Teach For America Launches Veterans Recruitment Initiative To Bring Top Military Professionals Into High-Need Classrooms

TFA Launches Veterans Recruitment Initiative
In this photo taken Sept. 1, 2011, Michael Darmas "high fives" a student at Holmes Elementary School in Miami. In a distressed neighborhood north of Miami's gleaming downtown, a group of enthusiastic but inexperienced instructors from Teach for America is trying to make progress where more veteran teachers have had difficulty: raising students' reading and math scores. (AP Photo/J Pat Carter)
In this photo taken Sept. 1, 2011, Michael Darmas "high fives" a student at Holmes Elementary School in Miami. In a distressed neighborhood north of Miami's gleaming downtown, a group of enthusiastic but inexperienced instructors from Teach for America is trying to make progress where more veteran teachers have had difficulty: raising students' reading and math scores. (AP Photo/J Pat Carter)

After pledging to expand outreach efforts, Teach For America has announced its first veterans recruitment initiative.

“You Served For America, Now Teach For America” aims to bring top military professionals into the country’s highest-need classrooms by partnering with branches of the military and veterans’ organizations. The initiative will be led by Shaun Murphy, a former U.S. Army staff sergeant and 2009 Teach For America alumnus.

“Joining Teach For America is an opportunity for veterans to put their leadership and skills to work in America’s highest-need communities while meeting their desire to continue to serve our nation,” Murphy said in a statement Thursday. “Teach For America is committed to making this path a reality through continued investment in the initiative and prioritization of partnerships across the U.S. Armed Forces community.”
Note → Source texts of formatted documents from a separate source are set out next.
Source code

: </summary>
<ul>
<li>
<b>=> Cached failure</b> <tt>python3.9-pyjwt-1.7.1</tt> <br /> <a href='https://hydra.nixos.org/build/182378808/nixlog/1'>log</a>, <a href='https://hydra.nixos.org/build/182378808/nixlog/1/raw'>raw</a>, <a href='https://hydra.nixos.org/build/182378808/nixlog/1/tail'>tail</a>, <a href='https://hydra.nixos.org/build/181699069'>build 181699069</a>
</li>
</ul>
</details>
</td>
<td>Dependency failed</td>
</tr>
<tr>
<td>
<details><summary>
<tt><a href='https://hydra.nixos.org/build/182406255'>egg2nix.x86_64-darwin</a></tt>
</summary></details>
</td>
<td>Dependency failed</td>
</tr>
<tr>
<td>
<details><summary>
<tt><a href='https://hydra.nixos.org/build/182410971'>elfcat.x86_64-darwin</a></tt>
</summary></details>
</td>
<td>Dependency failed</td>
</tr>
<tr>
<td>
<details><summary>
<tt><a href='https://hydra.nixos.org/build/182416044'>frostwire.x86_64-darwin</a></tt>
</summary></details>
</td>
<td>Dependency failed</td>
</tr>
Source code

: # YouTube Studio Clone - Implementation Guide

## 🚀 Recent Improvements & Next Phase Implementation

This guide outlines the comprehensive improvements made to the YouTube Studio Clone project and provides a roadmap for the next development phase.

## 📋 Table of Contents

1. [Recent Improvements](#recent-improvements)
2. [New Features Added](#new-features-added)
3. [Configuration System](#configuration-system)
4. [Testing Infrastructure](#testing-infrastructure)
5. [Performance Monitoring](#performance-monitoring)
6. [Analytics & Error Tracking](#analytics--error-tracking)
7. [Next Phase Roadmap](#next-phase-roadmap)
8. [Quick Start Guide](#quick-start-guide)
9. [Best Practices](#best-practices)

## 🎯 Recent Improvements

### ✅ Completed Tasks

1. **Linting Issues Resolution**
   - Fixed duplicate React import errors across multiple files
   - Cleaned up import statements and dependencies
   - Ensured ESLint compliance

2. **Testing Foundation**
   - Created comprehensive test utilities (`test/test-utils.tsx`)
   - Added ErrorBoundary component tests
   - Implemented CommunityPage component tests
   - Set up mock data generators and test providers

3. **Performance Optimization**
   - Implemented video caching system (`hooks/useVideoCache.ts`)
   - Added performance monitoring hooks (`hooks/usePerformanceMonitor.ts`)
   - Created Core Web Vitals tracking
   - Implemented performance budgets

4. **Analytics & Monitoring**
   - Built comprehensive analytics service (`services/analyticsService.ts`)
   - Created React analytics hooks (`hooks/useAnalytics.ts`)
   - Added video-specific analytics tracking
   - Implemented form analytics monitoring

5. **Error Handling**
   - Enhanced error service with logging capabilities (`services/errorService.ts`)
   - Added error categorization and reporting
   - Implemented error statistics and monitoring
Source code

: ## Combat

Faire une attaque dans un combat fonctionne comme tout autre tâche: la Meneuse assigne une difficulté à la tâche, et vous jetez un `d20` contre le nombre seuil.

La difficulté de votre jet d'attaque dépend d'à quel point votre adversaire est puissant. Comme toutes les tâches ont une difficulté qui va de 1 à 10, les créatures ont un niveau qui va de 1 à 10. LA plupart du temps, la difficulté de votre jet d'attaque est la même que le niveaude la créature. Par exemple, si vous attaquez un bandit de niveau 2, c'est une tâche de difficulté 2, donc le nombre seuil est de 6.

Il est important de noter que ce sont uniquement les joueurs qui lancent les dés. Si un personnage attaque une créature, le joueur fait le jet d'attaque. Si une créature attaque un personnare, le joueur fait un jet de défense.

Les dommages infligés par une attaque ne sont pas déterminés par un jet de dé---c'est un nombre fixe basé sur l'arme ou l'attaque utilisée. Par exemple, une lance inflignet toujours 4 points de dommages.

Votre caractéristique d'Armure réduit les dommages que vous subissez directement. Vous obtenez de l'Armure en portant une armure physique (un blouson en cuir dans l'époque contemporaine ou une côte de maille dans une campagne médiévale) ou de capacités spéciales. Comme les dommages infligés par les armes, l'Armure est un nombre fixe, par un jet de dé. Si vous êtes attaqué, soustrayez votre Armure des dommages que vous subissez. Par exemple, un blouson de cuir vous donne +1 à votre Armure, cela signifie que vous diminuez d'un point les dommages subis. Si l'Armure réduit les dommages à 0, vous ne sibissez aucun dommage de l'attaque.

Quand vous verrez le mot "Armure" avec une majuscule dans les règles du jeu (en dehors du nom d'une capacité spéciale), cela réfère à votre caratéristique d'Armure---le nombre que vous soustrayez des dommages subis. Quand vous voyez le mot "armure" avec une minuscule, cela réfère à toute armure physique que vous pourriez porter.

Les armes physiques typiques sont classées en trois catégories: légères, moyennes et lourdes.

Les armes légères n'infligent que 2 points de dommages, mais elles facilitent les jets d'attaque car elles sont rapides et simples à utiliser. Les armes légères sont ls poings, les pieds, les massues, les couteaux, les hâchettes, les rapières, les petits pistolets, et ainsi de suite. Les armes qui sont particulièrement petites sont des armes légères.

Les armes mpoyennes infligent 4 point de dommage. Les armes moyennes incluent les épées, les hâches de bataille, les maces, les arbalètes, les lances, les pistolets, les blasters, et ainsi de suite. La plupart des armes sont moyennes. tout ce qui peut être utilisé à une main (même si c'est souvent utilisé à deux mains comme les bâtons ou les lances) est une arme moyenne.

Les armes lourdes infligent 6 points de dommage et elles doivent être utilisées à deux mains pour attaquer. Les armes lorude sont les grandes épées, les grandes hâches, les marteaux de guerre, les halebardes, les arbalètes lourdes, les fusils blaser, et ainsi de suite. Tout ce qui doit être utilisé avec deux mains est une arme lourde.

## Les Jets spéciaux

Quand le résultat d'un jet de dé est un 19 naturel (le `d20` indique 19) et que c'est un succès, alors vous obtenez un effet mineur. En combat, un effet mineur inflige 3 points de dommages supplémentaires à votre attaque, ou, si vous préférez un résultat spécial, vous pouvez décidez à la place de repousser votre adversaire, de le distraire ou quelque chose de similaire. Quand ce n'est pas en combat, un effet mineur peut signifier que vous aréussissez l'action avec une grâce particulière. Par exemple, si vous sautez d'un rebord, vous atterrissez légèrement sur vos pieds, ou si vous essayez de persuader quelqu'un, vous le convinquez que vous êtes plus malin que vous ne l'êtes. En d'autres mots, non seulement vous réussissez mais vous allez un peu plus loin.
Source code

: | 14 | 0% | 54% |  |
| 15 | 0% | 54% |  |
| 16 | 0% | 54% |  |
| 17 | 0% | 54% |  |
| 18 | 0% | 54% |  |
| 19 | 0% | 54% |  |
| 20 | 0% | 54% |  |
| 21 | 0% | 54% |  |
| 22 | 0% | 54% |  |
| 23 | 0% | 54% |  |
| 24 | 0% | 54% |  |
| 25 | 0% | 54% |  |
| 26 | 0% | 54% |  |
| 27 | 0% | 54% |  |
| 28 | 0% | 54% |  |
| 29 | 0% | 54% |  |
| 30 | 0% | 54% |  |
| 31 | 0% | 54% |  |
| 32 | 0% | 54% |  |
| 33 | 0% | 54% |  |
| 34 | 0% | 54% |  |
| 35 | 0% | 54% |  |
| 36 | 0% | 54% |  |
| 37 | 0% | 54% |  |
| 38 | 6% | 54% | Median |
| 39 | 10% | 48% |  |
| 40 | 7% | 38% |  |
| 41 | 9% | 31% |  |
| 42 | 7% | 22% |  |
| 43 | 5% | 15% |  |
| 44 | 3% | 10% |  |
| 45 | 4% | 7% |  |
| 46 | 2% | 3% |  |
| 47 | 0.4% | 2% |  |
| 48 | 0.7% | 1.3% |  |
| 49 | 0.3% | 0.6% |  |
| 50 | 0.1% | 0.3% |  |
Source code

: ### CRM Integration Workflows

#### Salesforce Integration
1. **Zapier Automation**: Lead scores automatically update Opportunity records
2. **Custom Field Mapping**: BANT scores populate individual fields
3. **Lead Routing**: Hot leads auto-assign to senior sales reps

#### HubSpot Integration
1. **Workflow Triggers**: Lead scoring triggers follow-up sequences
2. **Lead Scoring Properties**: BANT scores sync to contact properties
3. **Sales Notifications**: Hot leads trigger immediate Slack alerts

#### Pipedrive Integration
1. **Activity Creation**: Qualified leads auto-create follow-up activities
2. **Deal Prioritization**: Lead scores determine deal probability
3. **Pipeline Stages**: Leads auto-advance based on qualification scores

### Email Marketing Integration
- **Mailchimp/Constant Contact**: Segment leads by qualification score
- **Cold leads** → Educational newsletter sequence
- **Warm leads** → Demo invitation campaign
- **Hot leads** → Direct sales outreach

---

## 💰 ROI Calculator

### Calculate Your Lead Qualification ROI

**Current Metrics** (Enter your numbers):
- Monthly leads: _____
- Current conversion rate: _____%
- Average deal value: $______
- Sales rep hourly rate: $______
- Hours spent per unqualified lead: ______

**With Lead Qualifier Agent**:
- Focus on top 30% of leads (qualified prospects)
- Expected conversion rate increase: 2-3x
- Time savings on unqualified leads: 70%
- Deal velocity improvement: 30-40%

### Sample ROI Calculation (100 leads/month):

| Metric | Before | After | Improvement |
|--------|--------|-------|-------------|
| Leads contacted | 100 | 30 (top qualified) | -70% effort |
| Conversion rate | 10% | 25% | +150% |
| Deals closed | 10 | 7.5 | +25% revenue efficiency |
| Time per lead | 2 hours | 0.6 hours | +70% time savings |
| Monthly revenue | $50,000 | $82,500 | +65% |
According to Paul Rieckhoff, founder and CEO of nonprofit Iraq and Afghanistan Veterans of America, the program will enable veterans to continue serving their country after coming home from war and provide them with “the well deserved opportunity to transition into meaningful careers in the civilian workforce.”

Currently, Teach For America boasts 10,000 first- and second-year teachers in 46 communities across the U.S. serving 750,000 students. Among them this year are 79 veterans.

The veteran initiative is part of the expansion that TFA's critics say has led the program to stray from its founding ideals of saving poor, struggling schools. TFA's explosion of recruits has pushed a third of its corps members into charters, a move that TFA alumnus Gary Rubinstein told Reuters is a betrayal of its mission.

"When I entered TFA, we wanted to be on the front lines. We wouldn't have accepted a job teaching in a school that was doing well," Rubinstein said. He now teaches math in a high performing New York school.

But TFA founder Wendy Kopp said charter placements allow young teachers to see what can be done in top-performing schools to drive "transformational change" in education.

LaDerrick Collins, a 14-year veteran of the U.S. Army who now teaches fourth grade in Kansas City, said in a statement that his military experience has played an essential role in encouraging students to invest in their own education.

“Soldiers are required to do whatever it takes to get a job done. I’ve found teaching to be no different,” Collins said.